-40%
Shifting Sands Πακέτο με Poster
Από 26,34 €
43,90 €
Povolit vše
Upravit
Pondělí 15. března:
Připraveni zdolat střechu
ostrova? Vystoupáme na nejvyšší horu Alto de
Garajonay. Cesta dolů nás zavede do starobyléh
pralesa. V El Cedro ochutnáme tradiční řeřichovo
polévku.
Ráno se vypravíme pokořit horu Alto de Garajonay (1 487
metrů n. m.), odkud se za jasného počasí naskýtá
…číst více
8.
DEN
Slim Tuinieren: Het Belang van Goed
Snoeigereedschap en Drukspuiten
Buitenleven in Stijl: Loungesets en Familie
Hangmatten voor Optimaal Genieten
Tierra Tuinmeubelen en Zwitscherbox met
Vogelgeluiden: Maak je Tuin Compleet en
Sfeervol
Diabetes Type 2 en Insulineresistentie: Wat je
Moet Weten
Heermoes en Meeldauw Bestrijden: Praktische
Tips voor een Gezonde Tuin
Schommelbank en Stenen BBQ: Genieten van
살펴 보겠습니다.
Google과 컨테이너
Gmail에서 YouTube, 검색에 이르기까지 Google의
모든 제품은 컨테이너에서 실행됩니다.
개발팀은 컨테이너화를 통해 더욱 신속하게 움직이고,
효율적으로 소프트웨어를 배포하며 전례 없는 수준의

•••

• **DIRECTIONS**: Only lines holding the word "Garajonay" are wanted; list them all from the material.

• **TASK SOLUTION**:
Garajonay. Cesta dolů nás zavede do starobyléh
Ráno se vypravíme pokořit horu Alto de Garajonay (1 487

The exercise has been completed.